# Silver G.E. Contacts



## old thompson (Jan 24, 2011)

Hi, first post.

I have about 7lbs. of silver alloy G.E. 3 phase starter contacts.They are still on the small copper? part. I am thinking of sending them out to be refined because I am just a dumb carpenter and don't really want to play with nitric acid. The question I have is how much silver is in these things? How can I be sure that the refiner I send them to is not screwing me? I would like this stuff refined into rough bars, and have a decent portion sent back to me.

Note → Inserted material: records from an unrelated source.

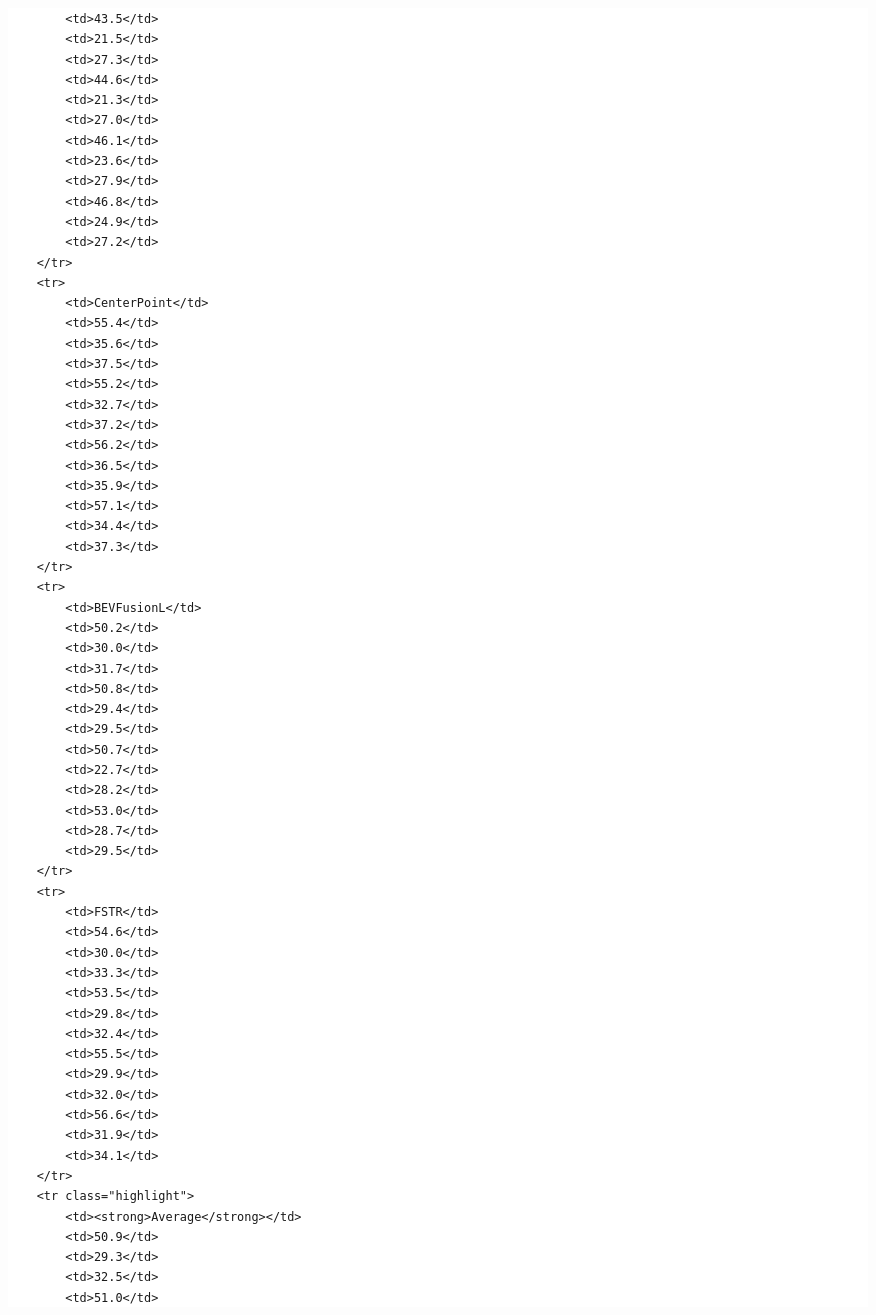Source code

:            <td>43.5</td>
            <td>21.5</td>
            <td>27.3</td>
            <td>44.6</td>
            <td>21.3</td>
            <td>27.0</td>
            <td>46.1</td>
            <td>23.6</td>
            <td>27.9</td>
            <td>46.8</td>
            <td>24.9</td>
            <td>27.2</td>
        </tr>
        <tr>
            <td>CenterPoint</td>
            <td>55.4</td>
            <td>35.6</td>
            <td>37.5</td>
            <td>55.2</td>
            <td>32.7</td>
            <td>37.2</td>
            <td>56.2</td>
            <td>36.5</td>
            <td>35.9</td>
            <td>57.1</td>
            <td>34.4</td>
            <td>37.3</td>
        </tr>
        <tr>
            <td>BEVFusionL</td>
            <td>50.2</td>
            <td>30.0</td>
            <td>31.7</td>
            <td>50.8</td>
            <td>29.4</td>
            <td>29.5</td>
            <td>50.7</td>
            <td>22.7</td>
            <td>28.2</td>
            <td>53.0</td>
            <td>28.7</td>
            <td>29.5</td>
        </tr>
        <tr>
            <td>FSTR</td>
            <td>54.6</td>
            <td>30.0</td>
            <td>33.3</td>
            <td>53.5</td>
            <td>29.8</td>
            <td>32.4</td>
            <td>55.5</td>
            <td>29.9</td>
            <td>32.0</td>
            <td>56.6</td>
            <td>31.9</td>
            <td>34.1</td>
        </tr>
        <tr class="highlight">
            <td><strong>Average</strong></td>
            <td>50.9</td>
            <td>29.3</td>
            <td>32.5</td>
            <td>51.0</td>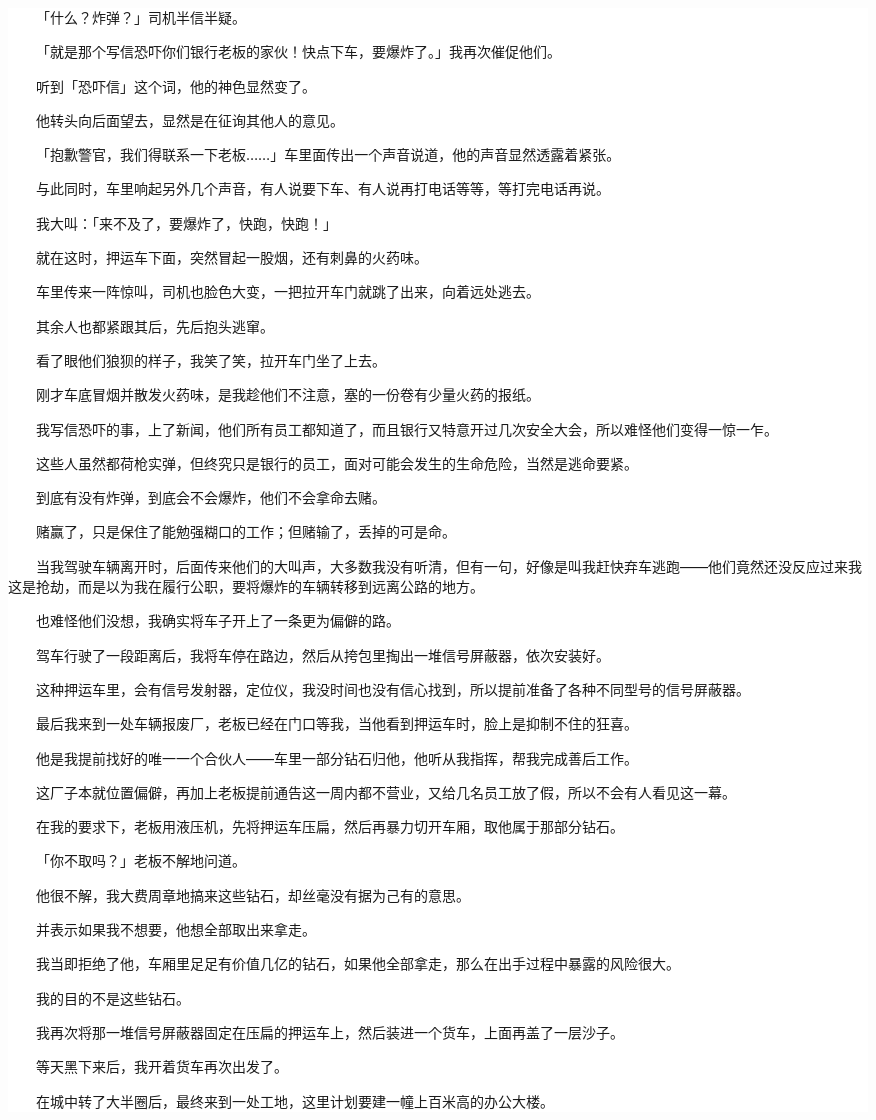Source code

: &emsp;&emsp;「什么？炸弹？」司机半信半疑。  
  
&emsp;&emsp;「就是那个写信恐吓你们银行老板的家伙！快点下车，要爆炸了。」我再次催促他们。  
  
&emsp;&emsp;听到「恐吓信」这个词，他的神色显然变了。  
  
&emsp;&emsp;他转头向后面望去，显然是在征询其他人的意见。  
  
&emsp;&emsp;「抱歉警官，我们得联系一下老板……」车里面传出一个声音说道，他的声音显然透露着紧张。  
  
&emsp;&emsp;与此同时，车里响起另外几个声音，有人说要下车、有人说再打电话等等，等打完电话再说。  
  
&emsp;&emsp;我大叫：「来不及了，要爆炸了，快跑，快跑！」  
  
&emsp;&emsp;就在这时，押运车下面，突然冒起一股烟，还有刺鼻的火药味。  
  
&emsp;&emsp;车里传来一阵惊叫，司机也脸色大变，一把拉开车门就跳了出来，向着远处逃去。  
  
&emsp;&emsp;其余人也都紧跟其后，先后抱头逃窜。  
  
&emsp;&emsp;看了眼他们狼狈的样子，我笑了笑，拉开车门坐了上去。  
  
&emsp;&emsp;刚才车底冒烟并散发火药味，是我趁他们不注意，塞的一份卷有少量火药的报纸。  
  
&emsp;&emsp;我写信恐吓的事，上了新闻，他们所有员工都知道了，而且银行又特意开过几次安全大会，所以难怪他们变得一惊一乍。  
  
&emsp;&emsp;这些人虽然都荷枪实弹，但终究只是银行的员工，面对可能会发生的生命危险，当然是逃命要紧。  
  
&emsp;&emsp;到底有没有炸弹，到底会不会爆炸，他们不会拿命去赌。  
  
&emsp;&emsp;赌赢了，只是保住了能勉强糊口的工作；但赌输了，丢掉的可是命。  
  
&emsp;&emsp;当我驾驶车辆离开时，后面传来他们的大叫声，大多数我没有听清，但有一句，好像是叫我赶快弃车逃跑——他们竟然还没反应过来我这是抢劫，而是以为我在履行公职，要将爆炸的车辆转移到远离公路的地方。  
  
&emsp;&emsp;也难怪他们没想，我确实将车子开上了一条更为偏僻的路。  
  
&emsp;&emsp;驾车行驶了一段距离后，我将车停在路边，然后从挎包里掏出一堆信号屏蔽器，依次安装好。  
  
&emsp;&emsp;这种押运车里，会有信号发射器，定位仪，我没时间也没有信心找到，所以提前准备了各种不同型号的信号屏蔽器。  
  
&emsp;&emsp;最后我来到一处车辆报废厂，老板已经在门口等我，当他看到押运车时，脸上是抑制不住的狂喜。  
  
&emsp;&emsp;他是我提前找好的唯一一个合伙人——车里一部分钻石归他，他听从我指挥，帮我完成善后工作。  
  
&emsp;&emsp;这厂子本就位置偏僻，再加上老板提前通告这一周内都不营业，又给几名员工放了假，所以不会有人看见这一幕。  
  
&emsp;&emsp;在我的要求下，老板用液压机，先将押运车压扁，然后再暴力切开车厢，取他属于那部分钻石。  
  
&emsp;&emsp;「你不取吗？」老板不解地问道。  
  
&emsp;&emsp;他很不解，我大费周章地搞来这些钻石，却丝毫没有据为己有的意思。  
  
&emsp;&emsp;并表示如果我不想要，他想全部取出来拿走。  
  
&emsp;&emsp;我当即拒绝了他，车厢里足足有价值几亿的钻石，如果他全部拿走，那么在出手过程中暴露的风险很大。  
  
&emsp;&emsp;我的目的不是这些钻石。  
  
&emsp;&emsp;我再次将那一堆信号屏蔽器固定在压扁的押运车上，然后装进一个货车，上面再盖了一层沙子。  
  
&emsp;&emsp;等天黑下来后，我开着货车再次出发了。  
  
&emsp;&emsp;在城中转了大半圈后，最终来到一处工地，这里计划要建一幢上百米高的办公大楼。  
  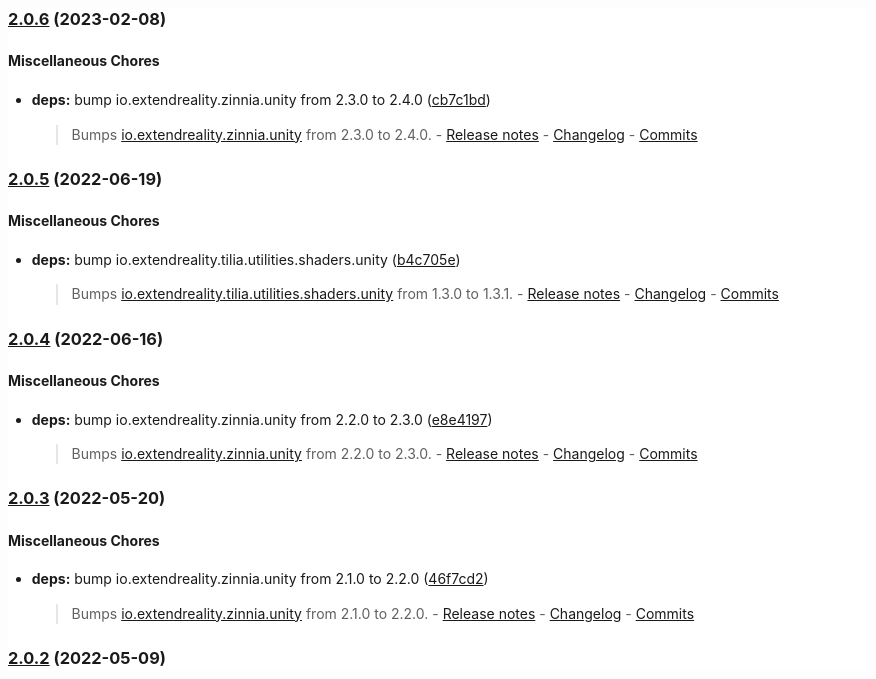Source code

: ### [2.0.6](https://github.com/ExtendRealityLtd/Tilia.Visuals.Tooltip.Unity/compare/v2.0.5...v2.0.6) (2023-02-08)

#### Miscellaneous Chores

* **deps:** bump io.extendreality.zinnia.unity from 2.3.0 to 2.4.0 ([cb7c1bd](https://github.com/ExtendRealityLtd/Tilia.Visuals.Tooltip.Unity/commit/cb7c1bdf45d9ac4dc620a958f06b7f331222552a))
  > Bumps [io.extendreality.zinnia.unity](https://github.com/ExtendRealityLtd/Zinnia.Unity) from 2.3.0 to 2.4.0. - [Release notes](https://github.com/ExtendRealityLtd/Zinnia.Unity/releases) - [Changelog](https://github.com/ExtendRealityLtd/Zinnia.Unity/blob/master/CHANGELOG.md) - [Commits](https://github.com/ExtendRealityLtd/Zinnia.Unity/compare/v2.3.0...v2.4.0)

### [2.0.5](https://github.com/ExtendRealityLtd/Tilia.Visuals.Tooltip.Unity/compare/v2.0.4...v2.0.5) (2022-06-19)

#### Miscellaneous Chores

* **deps:** bump io.extendreality.tilia.utilities.shaders.unity ([b4c705e](https://github.com/ExtendRealityLtd/Tilia.Visuals.Tooltip.Unity/commit/b4c705e2e3f93db92bf543bb919d33f99d0cd31e))
  > Bumps [io.extendreality.tilia.utilities.shaders.unity](https://github.com/ExtendRealityLtd/Tilia.Utilities.Shaders.Unity) from 1.3.0 to 1.3.1. - [Release notes](https://github.com/ExtendRealityLtd/Tilia.Utilities.Shaders.Unity/releases) - [Changelog](https://github.com/ExtendRealityLtd/Tilia.Utilities.Shaders.Unity/blob/master/CHANGELOG.md) - [Commits](https://github.com/ExtendRealityLtd/Tilia.Utilities.Shaders.Unity/compare/v1.3.0...v1.3.1)

### [2.0.4](https://github.com/ExtendRealityLtd/Tilia.Visuals.Tooltip.Unity/compare/v2.0.3...v2.0.4) (2022-06-16)

#### Miscellaneous Chores

* **deps:** bump io.extendreality.zinnia.unity from 2.2.0 to 2.3.0 ([e8e4197](https://github.com/ExtendRealityLtd/Tilia.Visuals.Tooltip.Unity/commit/e8e4197ac408c1879c254a221ecb2bc3f050c9c6))
  > Bumps [io.extendreality.zinnia.unity](https://github.com/ExtendRealityLtd/Zinnia.Unity) from 2.2.0 to 2.3.0. - [Release notes](https://github.com/ExtendRealityLtd/Zinnia.Unity/releases) - [Changelog](https://github.com/ExtendRealityLtd/Zinnia.Unity/blob/master/CHANGELOG.md) - [Commits](https://github.com/ExtendRealityLtd/Zinnia.Unity/compare/v2.2.0...v2.3.0)

### [2.0.3](https://github.com/ExtendRealityLtd/Tilia.Visuals.Tooltip.Unity/compare/v2.0.2...v2.0.3) (2022-05-20)

#### Miscellaneous Chores

* **deps:** bump io.extendreality.zinnia.unity from 2.1.0 to 2.2.0 ([46f7cd2](https://github.com/ExtendRealityLtd/Tilia.Visuals.Tooltip.Unity/commit/46f7cd236d877ea44d2ceffcde137df8dea7bc8a))
  > Bumps [io.extendreality.zinnia.unity](https://github.com/ExtendRealityLtd/Zinnia.Unity) from 2.1.0 to 2.2.0. - [Release notes](https://github.com/ExtendRealityLtd/Zinnia.Unity/releases) - [Changelog](https://github.com/ExtendRealityLtd/Zinnia.Unity/blob/master/CHANGELOG.md) - [Commits](https://github.com/ExtendRealityLtd/Zinnia.Unity/compare/v2.1.0...v2.2.0)

### [2.0.2](https://github.com/ExtendRealityLtd/Tilia.Visuals.Tooltip.Unity/compare/v2.0.1...v2.0.2) (2022-05-09)
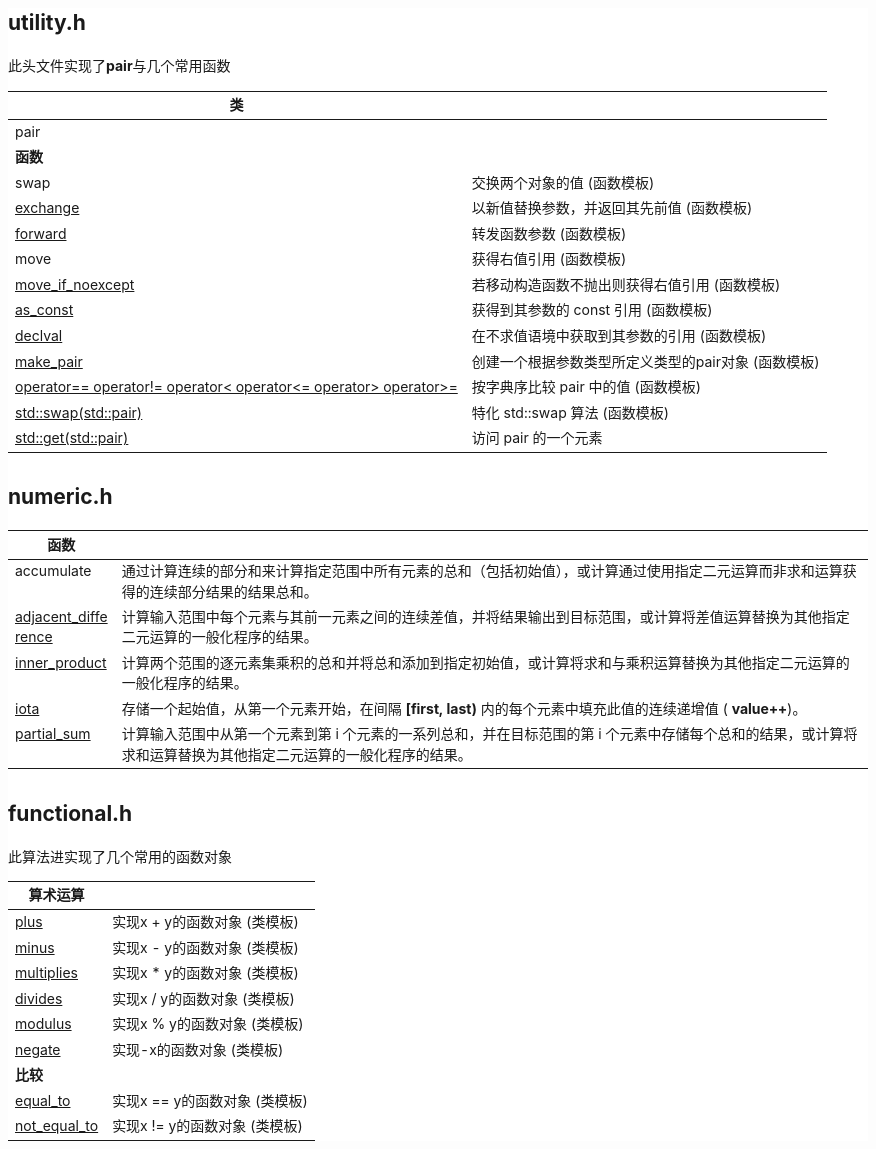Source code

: ## utility.h

此头文件实现了**pair**与几个常用函数

| **类**                                                       |                                                     |
| ------------------------------------------------------------ | --------------------------------------------------- |
| pair                                                         |                                                     |
| **函数**                                                     |                                                     |
| swap                                                         | 交换两个对象的值 (函数模板)                         |
| [exchange](mk:@MSITStore:C:\Users\23362\Desktop\MOPER\编程\C++\API\cppreference-zh-20181014.chm::/chmhelp/cpp-utility-exchange.html) | 以新值替换参数，并返回其先前值 (函数模板)           |
| [forward](mk:@MSITStore:C:\Users\23362\Desktop\MOPER\编程\C++\API\cppreference-zh-20181014.chm::/chmhelp/cpp-utility-forward.html) | 转发函数参数 (函数模板)                             |
| move                                                         | 获得右值引用 (函数模板)                             |
| [move_if_noexcept](mk:@MSITStore:C:\Users\23362\Desktop\MOPER\编程\C++\API\cppreference-zh-20181014.chm::/chmhelp/cpp-utility-move_if_noexcept.html) | 若移动构造函数不抛出则获得右值引用 (函数模板)       |
| [as_const](mk:@MSITStore:C:\Users\23362\Desktop\MOPER\编程\C++\API\cppreference-zh-20181014.chm::/chmhelp/cpp-utility-as_const.html) | 获得到其参数的 const 引用 (函数模板)                |
| [declval](mk:@MSITStore:C:\Users\23362\Desktop\MOPER\编程\C++\API\cppreference-zh-20181014.chm::/chmhelp/cpp-utility-declval.html) | 在不求值语境中获取到其参数的引用 (函数模板)         |
| [make_pair](mk:@MSITStore:C:\Users\23362\Desktop\MOPER\编程\C++\API\cppreference-zh-20181014.chm::/chmhelp/cpp-utility-pair-make_pair.html) | 创建一个根据参数类型所定义类型的pair对象 (函数模板) |
| [operator==  operator!=  operator<  operator<=  operator>  operator>=](mk:@MSITStore:C:\Users\23362\Desktop\MOPER\编程\C++\API\cppreference-zh-20181014.chm::/chmhelp/cpp-utility-pair-operator_cmp.html) | 按字典序比较 pair 中的值 (函数模板)                 |
| [std::swap(std::pair)](mk:@MSITStore:C:\Users\23362\Desktop\MOPER\编程\C++\API\cppreference-zh-20181014.chm::/chmhelp/cpp-utility-pair-swap2.html) | 特化 std::swap 算法 (函数模板)                      |
| [std::get(std::pair)](mk:@MSITStore:C:\Users\23362\Desktop\MOPER\编程\C++\API\cppreference-zh-20181014.chm::/chmhelp/cpp-utility-pair-get.html) | 访问 pair 的一个元素                                |

## numeric.h

| 函数                                                         |                                                              |
| ------------------------------------------------------------ | ------------------------------------------------------------ |
| accumulate                                                   | 通过计算连续的部分和来计算指定范围中所有元素的总和（包括初始值），或计算通过使用指定二元运算而非求和运算获得的连续部分结果的结果总和。 |
| [adjacent_difference](ms-xhelp:///?method=page&id=f44e205d-d480-4336-b6a6-5af60ced58e3&vendor=Microsoft&topicVersion=140&topicLocale=ZH-CN) | 计算输入范围中每个元素与其前一元素之间的连续差值，并将结果输出到目标范围，或计算将差值运算替换为其他指定二元运算的一般化程序的结果。 |
| [inner_product](ms-xhelp:///?method=page&id=5b14ed8f-a284-442e-863c-7106e670fa5a&vendor=Microsoft&topicVersion=140&topicLocale=ZH-CN) | 计算两个范围的逐元素集乘积的总和并将总和添加到指定初始值，或计算将求和与乘积运算替换为其他指定二元运算的一般化程序的结果。 |
| [iota](ms-xhelp:///?method=page&id=ccde879c-5cf7-4963-bb91-e5455c3edd61&vendor=Microsoft&topicVersion=140&topicLocale=ZH-CN) | 存储一个起始值，从第一个元素开始，在间隔 **[first, last)** 内的每个元素中填充此值的连续递增值 ( **value++**)。 |
| [partial_sum](ms-xhelp:///?method=page&id=65f8180d-5f85-4b6a-bbb5-99bbe776f691&vendor=Microsoft&topicVersion=140&topicLocale=ZH-CN) | 计算输入范围中从第一个元素到第 i  个元素的一系列总和，并在目标范围的第 i  个元素中存储每个总和的结果，或计算将求和运算替换为其他指定二元运算的一般化程序的结果。 |

## functional.h

此算法进实现了几个常用的函数对象

| **算术运算**                                                 |                                 |
| ------------------------------------------------------------ | ------------------------------- |
| [plus](mk:@MSITStore:C:\Users\23362\Desktop\MOPER\编程\C++\API\cppreference-zh-20181014.chm::/chmhelp/cpp-utility-functional-plus.html) | 实现x + y的函数对象 (类模板)    |
| [minus](mk:@MSITStore:C:\Users\23362\Desktop\MOPER\编程\C++\API\cppreference-zh-20181014.chm::/chmhelp/cpp-utility-functional-minus.html) | 实现x - y的函数对象 (类模板)    |
| [multiplies](mk:@MSITStore:C:\Users\23362\Desktop\MOPER\编程\C++\API\cppreference-zh-20181014.chm::/chmhelp/cpp-utility-functional-multiplies.html) | 实现x * y的函数对象 (类模板)    |
| [divides](mk:@MSITStore:C:\Users\23362\Desktop\MOPER\编程\C++\API\cppreference-zh-20181014.chm::/chmhelp/cpp-utility-functional-divides.html) | 实现x / y的函数对象 (类模板)    |
| [modulus](mk:@MSITStore:C:\Users\23362\Desktop\MOPER\编程\C++\API\cppreference-zh-20181014.chm::/chmhelp/cpp-utility-functional-modulus.html) | 实现x % y的函数对象 (类模板)    |
| [negate](mk:@MSITStore:C:\Users\23362\Desktop\MOPER\编程\C++\API\cppreference-zh-20181014.chm::/chmhelp/cpp-utility-functional-negate.html) | 实现-x的函数对象 (类模板)       |
| **比较**                                                     |                                 |
| [equal_to](mk:@MSITStore:C:\Users\23362\Desktop\MOPER\编程\C++\API\cppreference-zh-20181014.chm::/chmhelp/cpp-utility-functional-equal_to.html) | 实现x == y的函数对象 (类模板)   |
| [not_equal_to](mk:@MSITStore:C:\Users\23362\Desktop\MOPER\编程\C++\API\cppreference-zh-20181014.chm::/chmhelp/cpp-utility-functional-not_equal_to.html) | 实现x != y的函数对象 (类模板)   |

Does anyone have any experience with Arch Enterprises?

Thanks- Old Thompson


----------



## jimdoc (Jan 24, 2011)

A lot of places don't accept silver contacts because of possible cadmium content.You should post a picture of what you have,maybe someone on the forum can process them for you,or give you more information.

Jim


----------



## old thompson (Jan 24, 2011)

Here is a sample of what I have-






None of these are magnetic, penny for scale.


----------



## rusty (Jan 24, 2011)

old thompson said:


> Here is a sample of what I have-
> 
> 
> 
> ...



If your in Canada, I'm available for toll refining your silver.

Regards
Gill


----------



## old thompson (Jan 25, 2011)

Thanks for the offer Gill, but I am in the USA.


----------